### Source text

There’s been growing public disquiet—unnoticed by the politicians and civil servants or ignored by them when noticed—over a new style of government: new schemes like “fifteen-minute cities” that get adopted in international forums and slipped via national law into local planning regulations with little or no prior public discussion with ordinary citizens, even accompanied at times by the exclusion of elected officials or the silencing of critics, until one day council workmen appear in your quiet suburban street and start building anti-traffic barricades or removing gas heaters from homes. In their current desperation, the Tories are turning their minds to the political advantage (or necessity) of exploiting these issues and the public anger they generate.
It’s a tempting strategy, but there are formidable obstacles to it. One is that many of these policies were introduced with great fanfare by the Tories themselves. Boris in an earlier incarnation as London’s mayor introduced ULEZ, for instance, and later as PM he made Net Zero his personal crusade. Moreover, all recent UK governments have fostered a national belief in the overriding imperative of combating “the climate-change emergency” in order to “save the planet”. Not only has that pumped up the zealots of the environmental group Extinction Rebellion; it has also persuaded the respectable middle classes, including judges and chief constables, that they have no moral right to punish lawbreaking protesters or not to enforce the various global promises to cut carbon emissions.
It is the working and lower middle classes, closer to reality and not indissolubly wedded to their previous ideological convictions, who are likely to oppose policies that like Net Zero impose heavy economic costs and painful lifestyle changes without achieving their supposed benefits. Already we can see the germs of a class war around these issues in the fights developing between green zealots blocking the roads and people who have to get to work.
My own wager in such a war would be cast for the side that has a strong moral argument as well as a practical economic one—and above all the benefit of a repellent enemy with bad motives and secretive methods. By an amazing coincidence, such an enemy (I am tempted to add “of the common people”) emerged in the very week of the three by-elections to begin clarifying the conflict.
That enemy was a very improbable one, namely the notoriously elitist Coutts Bank whose customers have included the late Queen Elizabeth and her mother. Coutts today is reduced in social importance, being a humble subsidiary of the NatWest banking consortium, which has itself been 39 per cent owned by the UK taxpayer since 2008 when it suffered a meltdown and was rescued by the government.
Banks and bankers have not been popular in many places since 2008. But they have not usually been seen as sinister (except perhaps by Prime Minister Harold Macmillan who used to call them “banksters”.) They now enjoy that reputation because of how Coutts cancelled the account of Nigel Farage, a public figure best known as the successful campaigner for Brexit.

######
### Data records

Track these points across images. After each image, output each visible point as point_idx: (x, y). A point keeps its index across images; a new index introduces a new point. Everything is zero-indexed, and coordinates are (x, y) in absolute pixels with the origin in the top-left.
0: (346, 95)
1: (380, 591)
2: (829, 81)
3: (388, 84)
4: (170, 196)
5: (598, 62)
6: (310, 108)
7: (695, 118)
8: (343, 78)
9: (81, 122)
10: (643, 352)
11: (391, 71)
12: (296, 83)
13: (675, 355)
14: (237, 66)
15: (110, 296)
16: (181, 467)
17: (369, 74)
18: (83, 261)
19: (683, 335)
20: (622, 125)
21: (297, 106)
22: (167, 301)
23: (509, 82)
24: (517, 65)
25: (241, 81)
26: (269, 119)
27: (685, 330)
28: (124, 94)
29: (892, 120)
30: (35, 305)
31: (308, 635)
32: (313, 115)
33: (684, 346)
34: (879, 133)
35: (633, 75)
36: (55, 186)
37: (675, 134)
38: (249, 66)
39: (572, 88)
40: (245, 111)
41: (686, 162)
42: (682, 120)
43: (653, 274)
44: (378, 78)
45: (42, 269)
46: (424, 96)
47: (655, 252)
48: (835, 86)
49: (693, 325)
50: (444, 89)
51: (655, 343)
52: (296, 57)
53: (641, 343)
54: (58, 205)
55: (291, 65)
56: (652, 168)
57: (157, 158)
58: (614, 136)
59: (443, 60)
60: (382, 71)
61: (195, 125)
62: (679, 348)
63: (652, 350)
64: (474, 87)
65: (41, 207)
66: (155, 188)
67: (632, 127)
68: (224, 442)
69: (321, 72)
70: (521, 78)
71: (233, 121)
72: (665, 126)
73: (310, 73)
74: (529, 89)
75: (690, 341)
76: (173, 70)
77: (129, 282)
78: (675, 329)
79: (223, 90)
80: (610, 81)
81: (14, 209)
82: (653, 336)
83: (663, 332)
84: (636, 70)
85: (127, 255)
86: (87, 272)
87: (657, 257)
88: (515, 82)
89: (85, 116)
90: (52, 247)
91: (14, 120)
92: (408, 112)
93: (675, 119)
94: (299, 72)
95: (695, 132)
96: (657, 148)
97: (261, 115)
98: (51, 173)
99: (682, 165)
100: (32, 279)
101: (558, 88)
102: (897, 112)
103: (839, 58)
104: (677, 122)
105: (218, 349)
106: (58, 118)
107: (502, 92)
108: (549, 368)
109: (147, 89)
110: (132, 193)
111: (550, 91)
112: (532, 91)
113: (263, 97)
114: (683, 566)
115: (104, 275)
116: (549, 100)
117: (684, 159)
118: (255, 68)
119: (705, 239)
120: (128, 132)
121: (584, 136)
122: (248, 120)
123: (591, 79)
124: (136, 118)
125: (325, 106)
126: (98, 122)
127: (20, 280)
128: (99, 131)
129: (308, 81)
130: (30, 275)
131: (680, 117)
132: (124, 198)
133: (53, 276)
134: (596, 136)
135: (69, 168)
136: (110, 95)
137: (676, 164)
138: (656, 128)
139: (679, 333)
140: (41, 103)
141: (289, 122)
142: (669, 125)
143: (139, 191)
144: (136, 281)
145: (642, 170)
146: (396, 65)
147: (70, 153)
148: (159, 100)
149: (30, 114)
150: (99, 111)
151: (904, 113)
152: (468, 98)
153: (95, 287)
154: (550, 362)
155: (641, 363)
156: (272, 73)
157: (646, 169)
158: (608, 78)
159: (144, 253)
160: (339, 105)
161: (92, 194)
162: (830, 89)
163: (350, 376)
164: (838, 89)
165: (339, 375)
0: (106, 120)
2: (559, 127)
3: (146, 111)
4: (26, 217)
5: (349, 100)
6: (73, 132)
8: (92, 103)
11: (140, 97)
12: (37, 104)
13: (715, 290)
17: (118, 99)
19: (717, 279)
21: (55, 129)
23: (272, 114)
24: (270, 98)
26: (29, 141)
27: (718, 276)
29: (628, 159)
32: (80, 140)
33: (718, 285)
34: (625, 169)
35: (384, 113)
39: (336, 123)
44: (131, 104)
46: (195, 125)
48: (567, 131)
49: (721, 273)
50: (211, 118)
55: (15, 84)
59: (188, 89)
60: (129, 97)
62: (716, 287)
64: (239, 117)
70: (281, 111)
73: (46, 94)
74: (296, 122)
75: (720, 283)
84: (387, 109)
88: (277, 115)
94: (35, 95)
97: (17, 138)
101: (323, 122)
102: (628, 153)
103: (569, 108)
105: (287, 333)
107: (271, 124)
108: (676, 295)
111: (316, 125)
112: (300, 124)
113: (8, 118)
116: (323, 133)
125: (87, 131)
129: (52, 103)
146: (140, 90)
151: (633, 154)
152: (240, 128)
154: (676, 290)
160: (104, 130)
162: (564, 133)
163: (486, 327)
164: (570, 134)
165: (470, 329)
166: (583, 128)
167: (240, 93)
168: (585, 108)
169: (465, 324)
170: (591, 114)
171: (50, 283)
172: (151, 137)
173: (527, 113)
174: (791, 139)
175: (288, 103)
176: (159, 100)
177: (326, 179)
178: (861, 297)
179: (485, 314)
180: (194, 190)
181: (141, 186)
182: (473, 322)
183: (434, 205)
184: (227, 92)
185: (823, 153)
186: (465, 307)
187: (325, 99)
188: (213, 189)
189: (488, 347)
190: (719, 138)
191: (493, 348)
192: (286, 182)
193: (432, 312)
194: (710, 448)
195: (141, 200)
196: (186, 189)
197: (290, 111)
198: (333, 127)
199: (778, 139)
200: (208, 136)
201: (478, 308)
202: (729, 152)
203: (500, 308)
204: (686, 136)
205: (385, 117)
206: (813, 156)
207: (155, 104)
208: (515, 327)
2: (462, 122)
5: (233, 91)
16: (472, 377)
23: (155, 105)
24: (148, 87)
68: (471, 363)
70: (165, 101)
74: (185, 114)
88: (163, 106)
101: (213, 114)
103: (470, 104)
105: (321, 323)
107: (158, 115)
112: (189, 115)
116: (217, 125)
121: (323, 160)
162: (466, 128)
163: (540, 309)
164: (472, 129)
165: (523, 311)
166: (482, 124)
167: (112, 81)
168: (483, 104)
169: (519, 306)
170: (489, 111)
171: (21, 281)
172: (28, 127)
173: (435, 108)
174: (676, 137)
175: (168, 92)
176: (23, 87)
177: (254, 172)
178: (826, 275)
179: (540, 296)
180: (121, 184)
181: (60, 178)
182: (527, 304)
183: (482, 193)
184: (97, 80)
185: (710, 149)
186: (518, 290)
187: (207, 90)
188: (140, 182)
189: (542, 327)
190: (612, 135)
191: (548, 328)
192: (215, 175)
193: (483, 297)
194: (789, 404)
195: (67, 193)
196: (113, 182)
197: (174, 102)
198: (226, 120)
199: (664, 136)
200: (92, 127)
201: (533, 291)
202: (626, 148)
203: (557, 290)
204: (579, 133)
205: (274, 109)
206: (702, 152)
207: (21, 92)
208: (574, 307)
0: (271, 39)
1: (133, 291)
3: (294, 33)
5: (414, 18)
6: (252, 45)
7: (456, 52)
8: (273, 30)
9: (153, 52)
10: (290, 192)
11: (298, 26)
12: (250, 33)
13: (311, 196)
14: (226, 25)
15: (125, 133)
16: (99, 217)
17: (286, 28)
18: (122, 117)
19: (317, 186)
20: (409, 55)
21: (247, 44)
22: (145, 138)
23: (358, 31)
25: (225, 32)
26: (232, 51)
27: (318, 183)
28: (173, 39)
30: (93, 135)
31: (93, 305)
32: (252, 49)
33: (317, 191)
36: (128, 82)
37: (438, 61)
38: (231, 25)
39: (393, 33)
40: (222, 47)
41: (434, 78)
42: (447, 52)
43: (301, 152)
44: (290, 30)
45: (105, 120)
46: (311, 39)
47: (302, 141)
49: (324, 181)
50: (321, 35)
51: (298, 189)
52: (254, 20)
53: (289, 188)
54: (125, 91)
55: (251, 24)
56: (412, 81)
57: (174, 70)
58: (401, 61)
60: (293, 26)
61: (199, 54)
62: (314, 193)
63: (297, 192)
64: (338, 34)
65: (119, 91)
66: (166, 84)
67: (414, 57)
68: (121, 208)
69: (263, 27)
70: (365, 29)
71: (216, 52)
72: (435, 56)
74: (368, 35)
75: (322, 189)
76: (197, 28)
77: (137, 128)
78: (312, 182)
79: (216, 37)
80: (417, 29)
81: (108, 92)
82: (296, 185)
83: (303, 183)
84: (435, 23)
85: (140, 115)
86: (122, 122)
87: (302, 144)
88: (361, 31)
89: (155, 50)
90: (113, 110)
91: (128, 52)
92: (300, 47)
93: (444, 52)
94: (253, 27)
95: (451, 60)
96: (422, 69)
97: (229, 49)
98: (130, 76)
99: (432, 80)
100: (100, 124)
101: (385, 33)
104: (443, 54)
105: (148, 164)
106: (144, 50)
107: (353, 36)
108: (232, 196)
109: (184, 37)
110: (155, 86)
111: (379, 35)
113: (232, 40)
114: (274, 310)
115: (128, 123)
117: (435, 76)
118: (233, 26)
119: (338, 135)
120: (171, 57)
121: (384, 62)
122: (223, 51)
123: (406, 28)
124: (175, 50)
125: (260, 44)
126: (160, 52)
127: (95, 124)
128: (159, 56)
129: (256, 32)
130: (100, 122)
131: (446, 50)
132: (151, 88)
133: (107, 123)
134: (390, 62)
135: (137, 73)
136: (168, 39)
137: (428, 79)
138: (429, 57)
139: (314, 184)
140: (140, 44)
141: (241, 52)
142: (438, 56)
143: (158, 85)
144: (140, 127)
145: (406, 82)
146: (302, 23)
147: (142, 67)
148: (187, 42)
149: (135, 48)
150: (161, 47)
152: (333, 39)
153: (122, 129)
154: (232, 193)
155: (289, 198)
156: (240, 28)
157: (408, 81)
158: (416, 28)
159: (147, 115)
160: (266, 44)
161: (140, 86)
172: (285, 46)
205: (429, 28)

######
### Data records

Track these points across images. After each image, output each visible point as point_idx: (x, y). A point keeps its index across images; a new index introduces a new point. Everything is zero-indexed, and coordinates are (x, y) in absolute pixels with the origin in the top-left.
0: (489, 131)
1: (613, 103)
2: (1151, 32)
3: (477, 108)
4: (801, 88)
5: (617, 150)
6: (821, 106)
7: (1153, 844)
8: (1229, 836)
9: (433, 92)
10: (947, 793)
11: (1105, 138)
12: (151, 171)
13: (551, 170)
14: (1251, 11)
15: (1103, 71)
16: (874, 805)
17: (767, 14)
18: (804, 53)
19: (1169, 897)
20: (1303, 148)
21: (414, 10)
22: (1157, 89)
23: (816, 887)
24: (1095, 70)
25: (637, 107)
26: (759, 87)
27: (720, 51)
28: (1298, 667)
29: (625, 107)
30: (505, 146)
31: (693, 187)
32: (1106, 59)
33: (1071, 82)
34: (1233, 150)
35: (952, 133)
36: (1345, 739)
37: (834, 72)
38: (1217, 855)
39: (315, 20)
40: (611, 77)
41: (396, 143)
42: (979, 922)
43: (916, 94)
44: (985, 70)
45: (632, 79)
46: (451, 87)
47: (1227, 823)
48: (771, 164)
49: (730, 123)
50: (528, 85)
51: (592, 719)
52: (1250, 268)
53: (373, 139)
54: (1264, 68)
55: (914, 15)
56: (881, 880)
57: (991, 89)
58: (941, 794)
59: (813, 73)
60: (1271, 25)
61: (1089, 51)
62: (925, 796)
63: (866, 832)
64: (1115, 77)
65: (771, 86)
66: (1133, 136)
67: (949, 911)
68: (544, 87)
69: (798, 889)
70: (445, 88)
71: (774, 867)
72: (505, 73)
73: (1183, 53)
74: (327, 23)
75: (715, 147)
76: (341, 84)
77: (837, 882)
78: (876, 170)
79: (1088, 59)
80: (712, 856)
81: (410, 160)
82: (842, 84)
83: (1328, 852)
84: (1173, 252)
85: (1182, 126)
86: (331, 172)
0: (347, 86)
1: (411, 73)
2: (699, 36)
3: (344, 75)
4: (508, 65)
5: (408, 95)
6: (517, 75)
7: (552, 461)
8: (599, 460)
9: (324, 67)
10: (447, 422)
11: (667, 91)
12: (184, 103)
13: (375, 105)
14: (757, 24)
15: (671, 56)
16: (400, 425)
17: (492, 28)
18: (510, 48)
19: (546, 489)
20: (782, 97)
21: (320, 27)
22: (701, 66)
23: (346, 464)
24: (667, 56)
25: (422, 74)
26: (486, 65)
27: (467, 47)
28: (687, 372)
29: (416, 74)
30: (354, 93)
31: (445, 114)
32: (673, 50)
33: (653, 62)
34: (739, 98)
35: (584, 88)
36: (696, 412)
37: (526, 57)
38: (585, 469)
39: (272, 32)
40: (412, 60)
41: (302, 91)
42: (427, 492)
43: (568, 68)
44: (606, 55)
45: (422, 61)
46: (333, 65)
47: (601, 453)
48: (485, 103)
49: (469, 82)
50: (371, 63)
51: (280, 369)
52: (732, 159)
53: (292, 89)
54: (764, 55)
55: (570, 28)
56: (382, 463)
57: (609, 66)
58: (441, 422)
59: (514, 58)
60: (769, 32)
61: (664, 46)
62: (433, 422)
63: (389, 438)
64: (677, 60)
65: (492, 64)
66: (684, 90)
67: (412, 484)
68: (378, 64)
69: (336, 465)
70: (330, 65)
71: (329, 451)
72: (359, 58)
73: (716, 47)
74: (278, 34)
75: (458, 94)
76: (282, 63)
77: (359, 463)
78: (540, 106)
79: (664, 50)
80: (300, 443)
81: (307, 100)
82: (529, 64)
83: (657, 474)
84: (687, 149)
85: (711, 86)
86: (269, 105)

######

**Brief 1:** Set down the section of the commentary on Tory strategy that opens with the words containing "There’s been growing" and closes with "anger they generate.", reproducing it word for word.
**Brief 2:** List every organization or group that the commentary on Tory strategy mentions by name.
**Brief 3:** According to the commentary on Tory strategy, what share of NatWest has the UK taxpayer owned since 2008?

**Written response 1:**
There’s been growing public disquiet—unnoticed by the politicians and civil servants or ignored by them when noticed—over a new style of government: new schemes like “fifteen-minute cities” that get adopted in international forums and slipped via national law into local planning regulations with little or no prior public discussion with ordinary citizens, even accompanied at times by the exclusion of elected officials or the silencing of critics, until one day council workmen appear in your quiet suburban street and start building anti-traffic barricades or removing gas heaters from homes. In their current desperation, the Tories are turning their minds to the political advantage (or necessity) of exploiting these issues and the public anger they generate.

**Written response 2:** The Tories, Extinction Rebellion, Coutts Bank, and the NatWest banking consortium.

**Written response 3:** 39 per cent.